Will mir für nächstes Jahr einen E-Motor kaufen und weiß noch nicht genau welchen:

1) Kann mir jemand einen stufenlos regelbaren E-Motor empfehlen und was kostet der ungefähr (Kosten eigentlich Nebensache!)?
2) Würdet ihr E-Motoren mit 5V und 2R auch jederzeit (also gleichwertig) empfehlen?
Wenn ja, was haltet ihr vom Shakespeare ET44? Den könnte ich gerade privat für kleines Geld haben!
3) Was kostet mich ungefähr eine gute Batterie und was muss ich dabei beachten?
Ich weiß, dass die Laufzeit der Batterie von der Leistung des Motors abhängt, aber gibt es bei Batterien große Unterschiede und darf man manche 12V-Batterien gar nicht erst verwenden?

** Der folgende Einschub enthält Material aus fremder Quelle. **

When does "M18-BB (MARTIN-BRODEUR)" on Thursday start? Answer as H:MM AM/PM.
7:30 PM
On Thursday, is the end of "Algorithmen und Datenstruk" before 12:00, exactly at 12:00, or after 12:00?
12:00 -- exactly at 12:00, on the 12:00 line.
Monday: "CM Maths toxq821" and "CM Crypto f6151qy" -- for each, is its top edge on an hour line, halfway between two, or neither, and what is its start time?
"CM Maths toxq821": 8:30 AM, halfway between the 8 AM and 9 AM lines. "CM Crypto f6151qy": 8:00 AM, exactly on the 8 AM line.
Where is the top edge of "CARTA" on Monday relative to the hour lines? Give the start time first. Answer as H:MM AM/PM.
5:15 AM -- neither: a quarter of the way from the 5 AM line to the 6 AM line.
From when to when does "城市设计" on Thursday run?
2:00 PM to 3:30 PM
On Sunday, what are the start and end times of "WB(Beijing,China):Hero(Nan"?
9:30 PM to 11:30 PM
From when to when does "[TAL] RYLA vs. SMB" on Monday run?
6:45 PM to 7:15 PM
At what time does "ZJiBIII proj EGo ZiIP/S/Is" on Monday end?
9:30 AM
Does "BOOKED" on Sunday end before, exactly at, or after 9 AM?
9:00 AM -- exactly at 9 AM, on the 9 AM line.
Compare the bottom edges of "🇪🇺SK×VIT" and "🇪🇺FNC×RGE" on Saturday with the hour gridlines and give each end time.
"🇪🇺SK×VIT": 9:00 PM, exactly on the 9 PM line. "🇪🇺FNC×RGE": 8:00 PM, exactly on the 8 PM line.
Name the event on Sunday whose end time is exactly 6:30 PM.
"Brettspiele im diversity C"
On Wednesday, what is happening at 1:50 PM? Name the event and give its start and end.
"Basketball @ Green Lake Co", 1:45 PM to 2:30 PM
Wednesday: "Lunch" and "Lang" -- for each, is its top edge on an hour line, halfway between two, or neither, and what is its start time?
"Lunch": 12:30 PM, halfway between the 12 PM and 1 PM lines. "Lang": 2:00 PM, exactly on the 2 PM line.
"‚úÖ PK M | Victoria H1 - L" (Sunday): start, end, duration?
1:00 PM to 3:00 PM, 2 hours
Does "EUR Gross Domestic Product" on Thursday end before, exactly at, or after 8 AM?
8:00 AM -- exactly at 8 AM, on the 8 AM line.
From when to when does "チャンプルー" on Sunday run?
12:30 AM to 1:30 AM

Vielen Dank schon mal im Voraus für eure Antworten!

Gruß
Niederbayer


----------



## Blink* (23. November 2008)

*AW: Welchen E-Motor zum Schleppangeln??*

Moooiin,


zu Frage 3 

also im Prinzip kannst du jede 12V Batterie verwenden.

ABER: Normale Starterbatt. machen das nicht lange mit, dieses ständige auf- und entladen. Deswegen gibt es für solche zwecke sog. Antriebs und Beleuchtungs Batterien, diese sind genau für solche Einsätze entwickelt. Ganz normale Nassbatterien genügen (120-XXX€ je nach Marke und Ah), es muss keine Gel/Vlies-Batterie sein (unnötig teuer)

Desweiteren brauchst du ein vernünftiges Ladegerät, würde ich dir das CTEK 3600 empfehlen.


----------